I’m talking about the case of the Connecticut ambulance company that fired an employee after she posted negative comments about her boss. The National Labor Relations Board (NLRB) filed an action against the company maintaining that the firing was illegal; the ambulance company and the NLRB reached a settlement last week. There is so much misinformation and inaccuracy floating around the Web right now about this case that it’s ridiculous to even list or link to them all. If you insist, here, and here are a couple of offenders. Here’s why they are wrong:
1. FREE SPEECH – This case isn’t about free speech at all. Not one single, solitary sliver. The firing didn’t impact the employee’s free speech rights, and the settlement doesn’t validate any free speech rights. The case is about “protected concerted activity“, which all employees are allowed to engage in pursuant to the National Labor Relations Act (NLRA). The law states that employees have the right to discuss wages, hours, working conditions, etc. without fear of retaliation or punishment. That is NOT constitutional free speech, but a worker right granted by statute. If these writers don’t understand the difference between the Constitution and a statute, they need to go back to high school civics.

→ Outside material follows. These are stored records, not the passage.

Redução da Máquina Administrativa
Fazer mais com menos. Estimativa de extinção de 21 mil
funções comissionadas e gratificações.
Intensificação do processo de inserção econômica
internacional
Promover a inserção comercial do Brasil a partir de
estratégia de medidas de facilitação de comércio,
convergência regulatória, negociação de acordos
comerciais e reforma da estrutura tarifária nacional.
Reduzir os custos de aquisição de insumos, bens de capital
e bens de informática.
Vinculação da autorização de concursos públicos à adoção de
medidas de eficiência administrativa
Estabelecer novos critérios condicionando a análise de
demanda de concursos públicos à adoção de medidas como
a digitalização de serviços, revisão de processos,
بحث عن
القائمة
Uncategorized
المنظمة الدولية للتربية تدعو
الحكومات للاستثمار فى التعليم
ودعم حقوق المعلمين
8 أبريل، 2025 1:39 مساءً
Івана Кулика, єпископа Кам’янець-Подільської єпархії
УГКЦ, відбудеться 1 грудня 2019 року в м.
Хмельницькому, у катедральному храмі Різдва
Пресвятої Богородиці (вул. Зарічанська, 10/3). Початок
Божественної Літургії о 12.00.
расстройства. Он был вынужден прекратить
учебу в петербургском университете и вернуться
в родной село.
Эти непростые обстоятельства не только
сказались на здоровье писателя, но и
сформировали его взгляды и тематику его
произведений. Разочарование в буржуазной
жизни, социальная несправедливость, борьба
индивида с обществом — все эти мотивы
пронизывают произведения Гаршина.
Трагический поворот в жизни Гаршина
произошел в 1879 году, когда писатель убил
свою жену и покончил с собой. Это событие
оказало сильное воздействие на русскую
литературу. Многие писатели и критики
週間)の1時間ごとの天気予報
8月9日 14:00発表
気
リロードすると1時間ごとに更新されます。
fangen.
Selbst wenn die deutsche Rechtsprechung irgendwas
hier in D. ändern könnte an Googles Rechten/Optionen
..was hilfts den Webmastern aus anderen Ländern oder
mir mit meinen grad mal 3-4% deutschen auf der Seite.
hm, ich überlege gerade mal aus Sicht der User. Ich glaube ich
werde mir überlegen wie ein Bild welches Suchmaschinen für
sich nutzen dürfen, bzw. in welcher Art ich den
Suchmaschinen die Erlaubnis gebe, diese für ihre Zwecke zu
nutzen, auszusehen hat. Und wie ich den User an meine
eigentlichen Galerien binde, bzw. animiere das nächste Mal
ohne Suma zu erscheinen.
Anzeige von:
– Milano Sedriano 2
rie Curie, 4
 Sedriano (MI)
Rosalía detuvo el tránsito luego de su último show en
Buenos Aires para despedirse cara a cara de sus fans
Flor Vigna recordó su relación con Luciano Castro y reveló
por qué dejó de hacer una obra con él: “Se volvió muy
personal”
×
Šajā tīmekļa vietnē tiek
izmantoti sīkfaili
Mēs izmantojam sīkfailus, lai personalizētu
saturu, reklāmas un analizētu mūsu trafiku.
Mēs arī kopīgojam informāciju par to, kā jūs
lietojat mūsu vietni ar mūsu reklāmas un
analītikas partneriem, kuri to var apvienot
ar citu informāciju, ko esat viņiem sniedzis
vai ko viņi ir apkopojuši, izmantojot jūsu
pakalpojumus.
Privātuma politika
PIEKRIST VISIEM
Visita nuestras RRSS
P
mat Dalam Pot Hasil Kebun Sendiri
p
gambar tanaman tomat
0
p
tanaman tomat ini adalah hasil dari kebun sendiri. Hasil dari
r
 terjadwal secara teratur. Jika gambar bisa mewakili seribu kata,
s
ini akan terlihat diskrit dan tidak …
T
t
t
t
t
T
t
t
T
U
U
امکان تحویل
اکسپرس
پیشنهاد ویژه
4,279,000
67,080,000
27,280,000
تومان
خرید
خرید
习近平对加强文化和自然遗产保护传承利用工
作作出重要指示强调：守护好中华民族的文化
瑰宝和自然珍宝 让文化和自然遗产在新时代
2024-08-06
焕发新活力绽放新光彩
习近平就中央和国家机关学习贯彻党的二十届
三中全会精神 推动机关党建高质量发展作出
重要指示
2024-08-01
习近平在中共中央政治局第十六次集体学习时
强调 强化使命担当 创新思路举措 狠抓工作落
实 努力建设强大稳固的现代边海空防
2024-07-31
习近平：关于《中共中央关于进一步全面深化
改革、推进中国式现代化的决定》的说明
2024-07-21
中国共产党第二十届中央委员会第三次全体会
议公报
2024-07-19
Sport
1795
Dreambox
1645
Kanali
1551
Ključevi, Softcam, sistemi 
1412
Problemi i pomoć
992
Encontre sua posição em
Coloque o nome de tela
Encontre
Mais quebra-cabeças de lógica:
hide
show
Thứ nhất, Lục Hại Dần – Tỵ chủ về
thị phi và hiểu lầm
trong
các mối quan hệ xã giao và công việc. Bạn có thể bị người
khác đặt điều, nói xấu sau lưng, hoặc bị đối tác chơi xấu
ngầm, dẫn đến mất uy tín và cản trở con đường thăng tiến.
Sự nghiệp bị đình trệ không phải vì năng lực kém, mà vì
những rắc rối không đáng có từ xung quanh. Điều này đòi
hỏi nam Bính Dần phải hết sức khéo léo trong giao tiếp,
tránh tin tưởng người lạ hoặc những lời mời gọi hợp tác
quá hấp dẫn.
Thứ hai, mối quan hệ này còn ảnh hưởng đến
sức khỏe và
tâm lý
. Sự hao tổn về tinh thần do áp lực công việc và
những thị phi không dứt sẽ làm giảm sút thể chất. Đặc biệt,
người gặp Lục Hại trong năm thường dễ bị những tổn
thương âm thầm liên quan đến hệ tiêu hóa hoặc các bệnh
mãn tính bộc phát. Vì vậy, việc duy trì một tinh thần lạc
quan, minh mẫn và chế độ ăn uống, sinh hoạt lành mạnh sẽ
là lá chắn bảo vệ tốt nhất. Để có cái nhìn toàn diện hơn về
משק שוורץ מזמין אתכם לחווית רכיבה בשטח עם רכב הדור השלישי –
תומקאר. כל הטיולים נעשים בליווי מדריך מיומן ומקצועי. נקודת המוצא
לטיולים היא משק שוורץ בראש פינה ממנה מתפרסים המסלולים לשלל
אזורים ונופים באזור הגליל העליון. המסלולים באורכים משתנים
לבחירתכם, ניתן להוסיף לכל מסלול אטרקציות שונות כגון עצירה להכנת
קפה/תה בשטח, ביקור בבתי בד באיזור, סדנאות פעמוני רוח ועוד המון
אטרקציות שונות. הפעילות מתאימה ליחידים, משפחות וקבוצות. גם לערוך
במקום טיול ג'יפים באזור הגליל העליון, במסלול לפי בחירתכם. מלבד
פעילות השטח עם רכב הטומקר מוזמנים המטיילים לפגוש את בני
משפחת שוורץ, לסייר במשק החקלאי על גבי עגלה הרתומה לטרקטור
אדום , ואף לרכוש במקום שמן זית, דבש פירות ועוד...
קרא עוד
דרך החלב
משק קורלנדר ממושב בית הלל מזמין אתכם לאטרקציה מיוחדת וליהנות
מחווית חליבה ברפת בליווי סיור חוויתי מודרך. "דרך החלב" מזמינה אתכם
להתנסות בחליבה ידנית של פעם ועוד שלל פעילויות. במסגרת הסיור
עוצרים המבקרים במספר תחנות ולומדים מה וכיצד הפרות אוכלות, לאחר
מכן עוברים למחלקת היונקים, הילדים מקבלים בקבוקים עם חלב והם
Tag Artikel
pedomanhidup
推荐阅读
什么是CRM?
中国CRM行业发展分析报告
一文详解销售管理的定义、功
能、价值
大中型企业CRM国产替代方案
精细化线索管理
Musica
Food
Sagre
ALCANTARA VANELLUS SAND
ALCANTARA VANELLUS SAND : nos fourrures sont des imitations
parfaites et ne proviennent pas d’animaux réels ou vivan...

2. UNION OR NON-UNION – The NLRA applies to all employers and employees, with some specific exceptions that are not relevant here. When articles say that non-union employers are not impacted, they are dead wrong, because ALL employees have the right to engage in protected concerted activity. It is the conversation about wages, hours, and working conditions that allow employees to make reasoned choices about unionization, which is why it is allowed by statute. At least that is the theory.
3. AT-WILL EMPLOYMENT – Employers in an “at-will” jurisdiction do not have to have a reason to terminate an employee. BUT – they cannot terminate an employee for an illegal reason, like sexual or religious discrimination, or whistle-blowing. Commentators who say there is no impact in an at-will jurisdiction don’t understand the concept at all, and are dead wrong. Even at-will employers cannot legally fire someone for talking about their working conditions.
The issue in this case is simple: Was the employee Facebook post, and her comments in response to others, a conversation about working conditions at her place of employment? If so, it is protected concerted activity that the employer may not legally prevent or punish.
Since Facebook posts are pretty clearly an attempt to start a conversation or to encourage someone to listen to you, I don’t see why this is even questionable, unless the employee was writing about her dog or cat and not about working conditions. The case is really no different than if the woman was standing around the coffee shop talking with her co-workers about her boss. Facebook is just digital conversation around a virtual water cooler. This is what the NLRB wants employers to recognize.
Some bloggers want to turn it into more than this, or into something else altogether. Don’t believe them.